Ordinarily I believe in bringing problems to a manager rather than posting, but I had no success in doing sol

Buddies and I were headed for a gun show in Green Bay when we saw a huge sign advertising Gander Mtn. storewide clearance sale up to 75% off. We pulled off the highway to check it out. I found some of the clothing items to be "on sale" but no guns, ammunition, reloading supplies, hunting equipment, fishing equipment, boots, or any other items I was interested were included in the "storewide" sale.

I asked the store manager about this and he said that "technically" within the confines of the outer walls there were indeed items on sale. That made it storewide. I offered my opinion that competing against Cabelas and the internet is always a challenge, and that deceiving (lying to) customers to get them in the door would not serve Gander Mtn. well in the long run.

Maybe such a marketing strategy is what the "clever" business people do. I'll do my business with folks with integrity.

My opinion only.


----------



## blhunter3 (May 5, 2007)

That's the only way Gander can get people into their stores apparently.
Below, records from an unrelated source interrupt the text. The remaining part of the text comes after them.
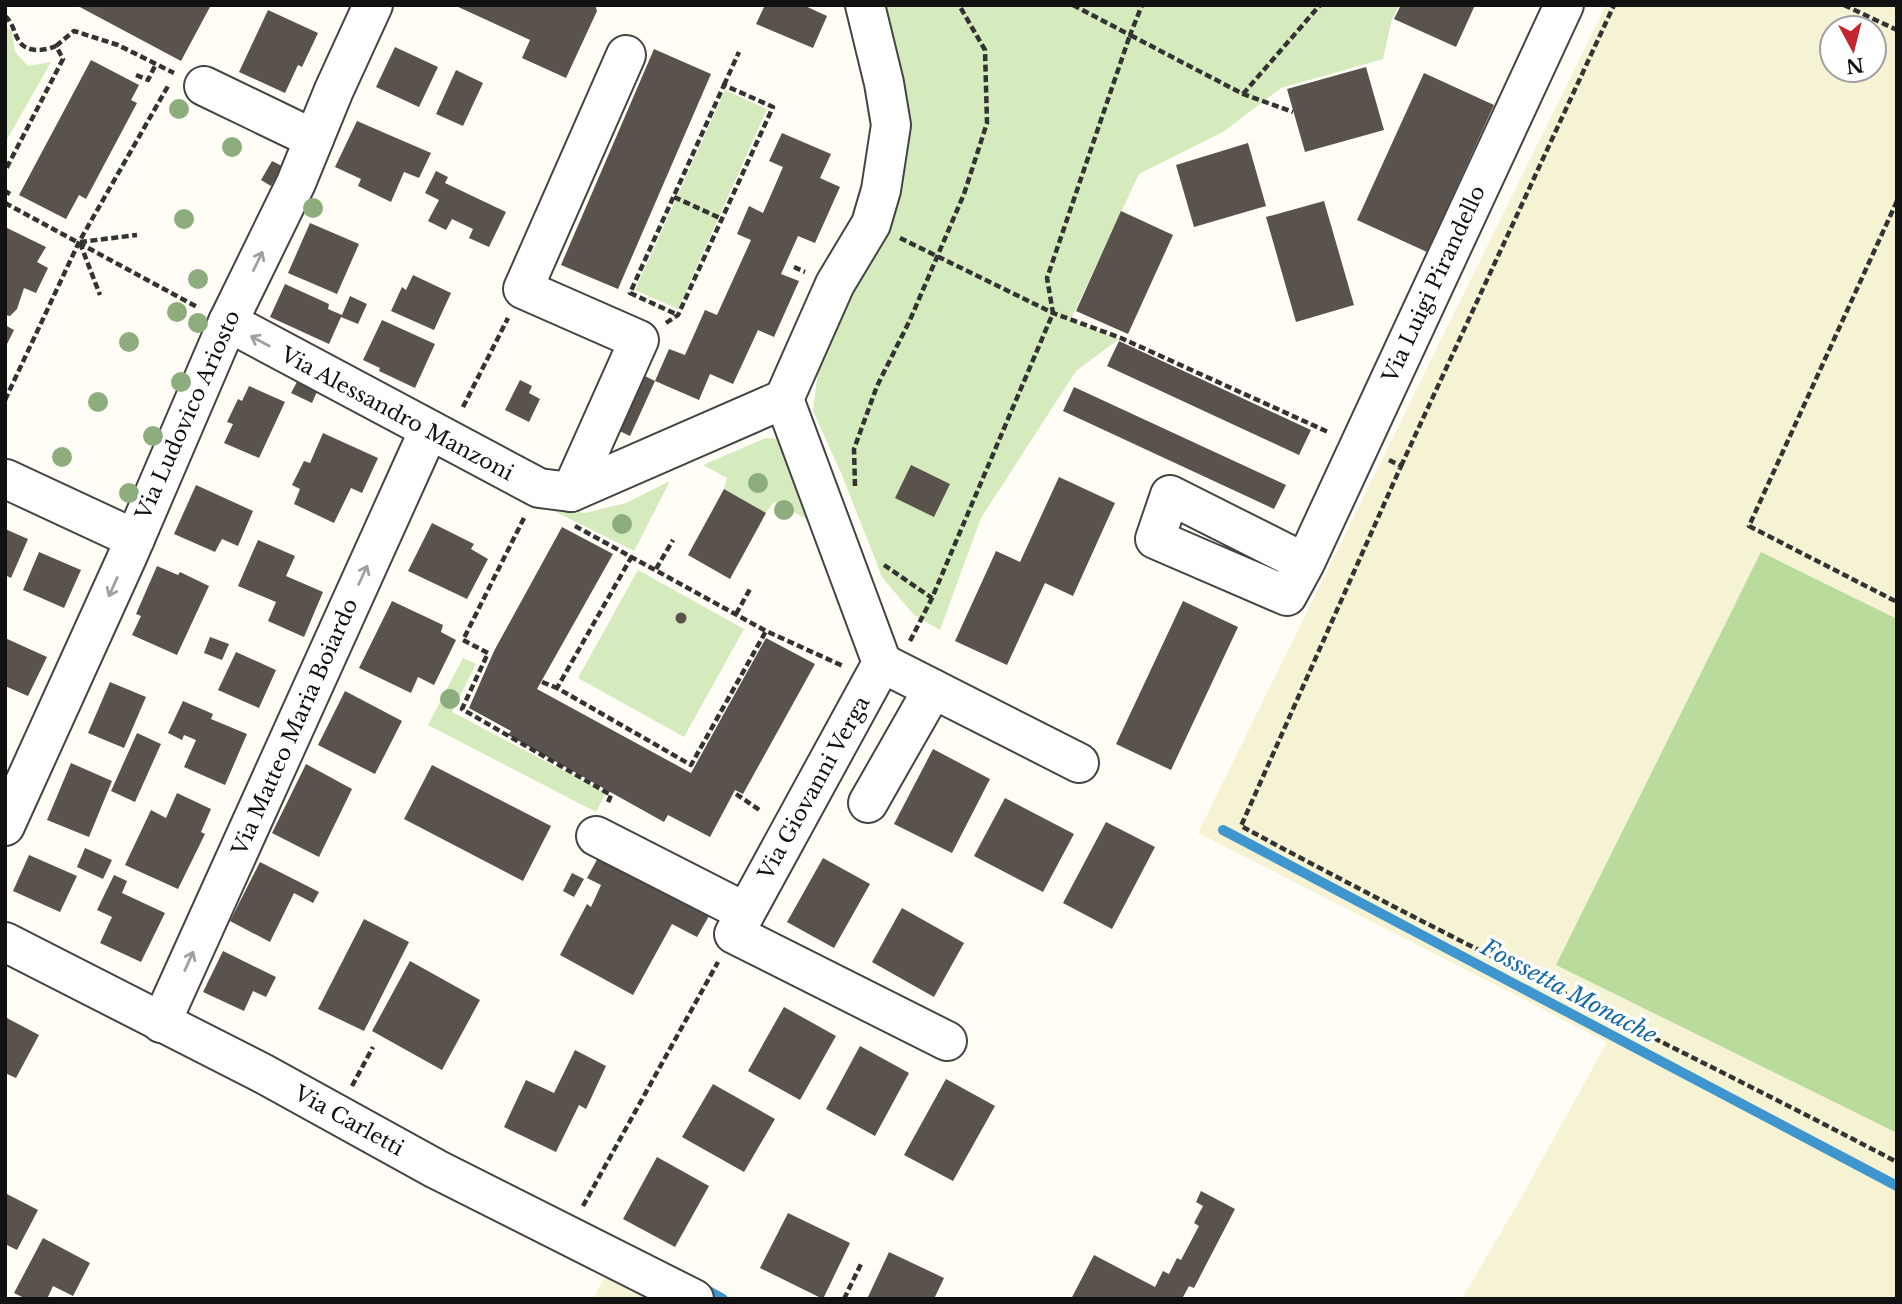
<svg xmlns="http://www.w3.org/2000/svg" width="1902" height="1304" viewBox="0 0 1902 1304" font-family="'Libre Baskerville',serif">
<rect width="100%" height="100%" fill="#fffdf5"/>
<g fill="#f6f3d4" fill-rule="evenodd">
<path d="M1606,5H1897V1299H1462L1521,1198L1607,1042L1198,833ZM1832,28H1874V70H1832Z"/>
<polygon points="619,1251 689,1299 593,1299"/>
</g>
<g fill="#d5ebbd">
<polygon points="874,5 1399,5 1392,19 1383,59 1281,88 1223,132 1139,174 1070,321 1119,339 1076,371 981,518 940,630 914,615 882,577 842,475 813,411 820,355 886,230"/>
<polygon points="5,25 12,32 15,52 28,66 51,62 5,143"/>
<polygon points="725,90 767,109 678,309 635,290"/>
<polygon points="766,438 780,439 814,523 774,502 766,513 724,489 727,478 703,465"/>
<polygon points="670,481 634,551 550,509 585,513 626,503"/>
<polygon points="638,570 744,629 684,737 578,678"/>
<polygon points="463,658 476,664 452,712 606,793 596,812 428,725"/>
</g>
<polygon fill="#b9dc9c" points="1761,552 1897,619 1897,1133 1556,965"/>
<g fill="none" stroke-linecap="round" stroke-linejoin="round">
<g stroke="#3f96cf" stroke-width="10">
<polyline points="1223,830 1897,1186"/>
<polyline points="700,1286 723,1299"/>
</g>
</g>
<g fill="#5a524d">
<polygon points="76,5 211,5 181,61"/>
<polygon points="454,5 595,5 597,11 566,78 522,58 530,40"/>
<polygon points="765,5 803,5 827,16 813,48 756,24"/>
<polygon points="1401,5 1475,5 1456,47 1394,19"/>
<polygon points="268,10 318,33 302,67 298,65 285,93 239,72"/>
<polygon points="395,47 438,67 419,107 376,87"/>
<polygon points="654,49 711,74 618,289 561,265"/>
<polygon points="91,60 139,85 131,100 137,103 86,199 79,195 66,219 19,195"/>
<polygon points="1366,67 1384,130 1305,152 1287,89"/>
<polygon points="456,70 483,83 463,126 436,114"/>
<polygon points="1424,73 1494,105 1427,252 1357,220"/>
<polygon points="357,121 431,153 419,178 404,172 391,202 358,186 361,179 335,167"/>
<polygon points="782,133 831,154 820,178 840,187 815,243 798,236 781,274 799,281 774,337 758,330 733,384 710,374 699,400 655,381 669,349 685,355 705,310 717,315 751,240 737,234 749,206 763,213 783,167 769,161"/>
<polygon points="1248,143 1266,206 1194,227 1176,165"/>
<polygon points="272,161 282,166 271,186 261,180"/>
<polygon points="436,171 448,177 445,183 506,212 489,247 469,238 473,229 452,219 446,230 428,221 439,200 425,193"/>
<polygon points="1324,201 1354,305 1296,322 1266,217"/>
<polygon points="1121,211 1173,235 1128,334 1076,311"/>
<polygon points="310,223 359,244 337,294 288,273"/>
<polygon points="5,227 46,247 37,262 48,268 36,293 24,288 17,309 10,316 5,315"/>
<polygon points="413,275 451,293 434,330 391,311 402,287 406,290"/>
<polygon points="285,284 329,304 328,309 342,315 350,296 367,304 358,324 341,317 329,344 270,317"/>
<polygon points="382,320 435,344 415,388 379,371 380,368 363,360"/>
<polygon points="5,325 14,330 5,348"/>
<polygon points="1119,341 1311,430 1299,455 1107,366"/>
<polygon points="633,370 655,381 630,436 607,425"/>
<polygon points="299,378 319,387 312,403 291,393"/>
<polygon points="520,380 532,386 529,393 540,399 529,422 505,410"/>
<polygon points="249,386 285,402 259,458 224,443 233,424 227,422 238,399 242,401"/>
<polygon points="1074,387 1286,485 1274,509 1063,411"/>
<polygon points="323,433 378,458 362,493 351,488 334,523 294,504 300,489 292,485 304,461 310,463"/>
<polygon points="911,465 950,484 934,517 895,498"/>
<polygon points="1059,477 1115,503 1073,596 1045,583 1007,665 955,641 996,551 1020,562"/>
<polygon points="196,485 253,511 238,546 222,539 215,552 174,534"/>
<polygon points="724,489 766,513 730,579 688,555"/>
<polygon points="432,523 474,544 471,549 488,559 467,599 408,571"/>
<polygon points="562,527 613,554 537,689 691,773 766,638 815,664 743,794 735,790 710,837 668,815 664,822 508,735 511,731 469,708 494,651"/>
<polygon points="5,529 28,539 11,578 5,575"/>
<polygon points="258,540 295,556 286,576 323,592 304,637 268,621 276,602 238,586"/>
<polygon points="39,552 81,570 64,608 23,590"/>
<polygon points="157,566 178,575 180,572 209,586 177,655 132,635 141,616 136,614"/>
<polygon points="392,601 443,625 441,632 456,640 434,685 418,677 411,693 359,668"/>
<polygon points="1183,601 1238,627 1171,770 1116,744"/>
<circle cx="681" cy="618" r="5.5"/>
<polygon points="210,637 229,644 222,660 204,653"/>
<polygon points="5,638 47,657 28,696 5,686"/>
<polygon points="236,652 276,670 259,708 218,690"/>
<polygon points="110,682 146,697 124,748 88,733"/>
<polygon points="345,691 402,721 375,774 318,745"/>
<polygon points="183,701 213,714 211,719 247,734 225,785 184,767 196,740 184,735 182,740 168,733"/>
<polygon points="137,733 161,744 135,802 111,791"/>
<polygon points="933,749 990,779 952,853 894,824"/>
<polygon points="71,763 112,781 89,837 47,820"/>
<polygon points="306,764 352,789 319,857 272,833"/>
<polygon points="432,765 551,826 523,881 404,819"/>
<polygon points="177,793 211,809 201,832 205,834 178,889 125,865 151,810 166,818"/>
<polygon points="1005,798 1074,834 1043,892 974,856"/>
<polygon points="1106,822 1155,847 1112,929 1063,903"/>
<polygon points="85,848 112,860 103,879 77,867"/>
<polygon points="29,855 77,876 60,912 13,891"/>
<polygon points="599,856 709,916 697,937 672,924 633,995 560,955 587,904 591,907 601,885 587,878"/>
<polygon points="823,858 870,884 834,948 787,922"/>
<polygon points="260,862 319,892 313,903 294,893 270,942 230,921"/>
<polygon points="572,873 584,879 574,897 563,891"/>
<polygon points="114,875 127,881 122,893 165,913 141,962 100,943 112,917 97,910"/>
<polygon points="902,908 964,943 934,997 872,962"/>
<polygon points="364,919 409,942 364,1031 318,1009"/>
<polygon points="223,951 276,977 266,997 253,991 244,1011 203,992"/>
<polygon points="410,961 480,1000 442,1070 372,1031"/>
<polygon points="784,1007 836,1036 800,1100 748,1071"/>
<polygon points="5,1017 39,1035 16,1078 5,1073"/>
<polygon points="860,1046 909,1073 875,1136 826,1109"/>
<polygon points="575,1050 606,1066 586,1109 579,1105 556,1152 504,1127 526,1080 554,1093"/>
<polygon points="946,1079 995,1106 953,1181 904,1155"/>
<polygon points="713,1084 775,1119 744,1172 682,1137"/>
<polygon points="657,1157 709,1186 675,1247 623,1219"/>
<polygon points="1201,1191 1235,1209 1194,1288 1189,1286 1182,1299 1071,1299 1094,1255 1155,1287 1163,1271 1169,1274 1177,1258 1181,1260 1199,1226 1194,1223 1203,1206 1196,1202"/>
<polygon points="5,1193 38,1210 17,1250 5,1244"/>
<polygon points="788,1213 850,1243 823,1299 760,1268"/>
<polygon points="43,1238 90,1263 73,1296 53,1286 47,1299 26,1299 14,1293"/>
<polygon points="889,1252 944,1278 934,1299 867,1299"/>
</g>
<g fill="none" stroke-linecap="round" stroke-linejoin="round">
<defs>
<g id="minor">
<polyline points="204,86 314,139"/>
<polyline points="228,322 539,488 571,492 784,399 835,284 871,224 881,190 891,125 884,83 865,5"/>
<polyline points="784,399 882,663 734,934 947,1041"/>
<polyline points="6,479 135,539"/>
<polyline points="571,492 639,340 523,289 626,55"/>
<polyline points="1305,563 1170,495 1155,539 1287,596 1305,563 1564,5"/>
<polyline points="882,663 1079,763"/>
<polyline points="868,803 933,689"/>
<polyline points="5,826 128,555 228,322 296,183 334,90 373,5"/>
<polyline points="596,836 745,912"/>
<polyline points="5,942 262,1073 436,1169 694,1299"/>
<polyline points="161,1023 429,430"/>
</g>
</defs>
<use href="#minor" stroke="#444" stroke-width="42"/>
<g stroke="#333" stroke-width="4.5" stroke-dasharray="7 3.5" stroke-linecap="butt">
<polyline points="1073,5 1130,35 1142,5"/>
<polyline points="1844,5 1897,30"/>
<path d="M5,16C14,24 13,32 19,41C26,53 45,51 56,46L63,59L5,171"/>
<polyline points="56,46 74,31 118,45 174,73"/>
<polyline points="136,75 148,80 156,64"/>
<polyline points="724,85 739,52"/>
<polyline points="1243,94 1320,5"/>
<polyline points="5,191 10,194"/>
<polyline points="674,197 722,219"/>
<polyline points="1897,201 1749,526 1897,602"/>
<polyline points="5,203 199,308"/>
<polyline points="900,238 1053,313 1121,338 1328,432"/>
<polyline points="80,242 137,235"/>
<polyline points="80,243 100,295"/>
<polyline points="794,267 805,272"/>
<polyline points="666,323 678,315 773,107 724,85 630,293 678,315"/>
<polyline points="5,400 79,242 168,86"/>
<polyline points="463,407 508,318"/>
<path d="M1389,460L1401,466L1241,826C1457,943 1679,1048 1897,1162"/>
<polyline points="1401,466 1614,5"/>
<polyline points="855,486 854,449 877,386 910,320 964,194 987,123 985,50 959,5"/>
<polyline points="524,518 463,640 488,653 462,709 611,795 607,805"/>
<polyline points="575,526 766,631 843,666"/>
<polyline points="632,556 557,688 691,765 766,631"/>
<polyline points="884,565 932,598"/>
<polyline points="656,569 673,540"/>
<polyline points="736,614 750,589"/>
<polyline points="910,641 932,598 1053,313 1047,278 1130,35 1243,94 1293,112"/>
<polyline points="542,682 557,688"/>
<polyline points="736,794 761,811"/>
<polyline points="352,1086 373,1047"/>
<polyline points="583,1206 718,962"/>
<polyline points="844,1299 861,1264"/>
</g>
<use href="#minor" stroke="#fff" stroke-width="38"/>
</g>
<g fill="#8dad7f">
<circle cx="179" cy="109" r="10"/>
<circle cx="232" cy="147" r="10"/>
<circle cx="313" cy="208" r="10"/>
<circle cx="184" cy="219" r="10"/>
<circle cx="198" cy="279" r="10"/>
<circle cx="177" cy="312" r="10"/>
<circle cx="198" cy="323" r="10"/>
<circle cx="129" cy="342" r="10"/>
<circle cx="181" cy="382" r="10"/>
<circle cx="98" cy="402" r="10"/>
<circle cx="153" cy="436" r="10"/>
<circle cx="62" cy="457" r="10"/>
<circle cx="758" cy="483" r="10"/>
<circle cx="129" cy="493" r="10"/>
<circle cx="784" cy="510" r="10"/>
<circle cx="622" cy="524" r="10"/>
<circle cx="450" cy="699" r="10"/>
</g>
<defs><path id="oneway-shaft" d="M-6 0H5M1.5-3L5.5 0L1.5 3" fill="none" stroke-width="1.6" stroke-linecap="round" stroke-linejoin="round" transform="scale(1.75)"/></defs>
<g stroke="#a0a0a0">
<use href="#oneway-shaft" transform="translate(258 261) rotate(-64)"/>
<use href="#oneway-shaft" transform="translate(260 341) rotate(-152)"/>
<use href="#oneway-shaft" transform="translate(363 575) rotate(-65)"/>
<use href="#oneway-shaft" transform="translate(113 587) rotate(114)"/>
<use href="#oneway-shaft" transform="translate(189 961) rotate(-66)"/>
</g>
<g text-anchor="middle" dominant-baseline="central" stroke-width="7" stroke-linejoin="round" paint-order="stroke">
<g font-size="21" fill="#111" stroke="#fff">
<text transform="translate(1434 284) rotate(-65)">Via Luigi Pirandello</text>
<text transform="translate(397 414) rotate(28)">Via Alessandro Manzoni</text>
<text transform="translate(188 415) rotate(-66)">Via Ludovico Ariosto</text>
<text transform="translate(295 727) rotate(-66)">Via Matteo Maria Boiardo</text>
<text transform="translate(814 788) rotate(-61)">Via Giovanni Verga</text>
<text transform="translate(349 1121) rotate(29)">Via Carletti</text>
</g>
<g font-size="23" font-style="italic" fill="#1768a6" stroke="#fff">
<text transform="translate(1569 991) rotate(28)">Fosssetta Monache</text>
</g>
</g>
<rect width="1902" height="1304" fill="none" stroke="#111111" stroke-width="14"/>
<g transform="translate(1853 49) rotate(173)"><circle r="33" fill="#ffffff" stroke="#a0a0a0" stroke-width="2"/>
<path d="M0-5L12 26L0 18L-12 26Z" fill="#c4262e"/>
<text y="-10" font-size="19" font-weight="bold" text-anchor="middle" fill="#111111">N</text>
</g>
</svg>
I haven't set foot in Gander for about a year.


----------



## KEN W (Feb 22, 2002)

I recently bought a Clam Bigmouth 1 man fishing shelter at Gander.I had problems putting it together.They contacted Clam to fix it and everything went just fine.

Also lost my receipt for $50 rebate from Gander.They contacted Gander and they sent a reprint.I've always had good things from Gander.


----------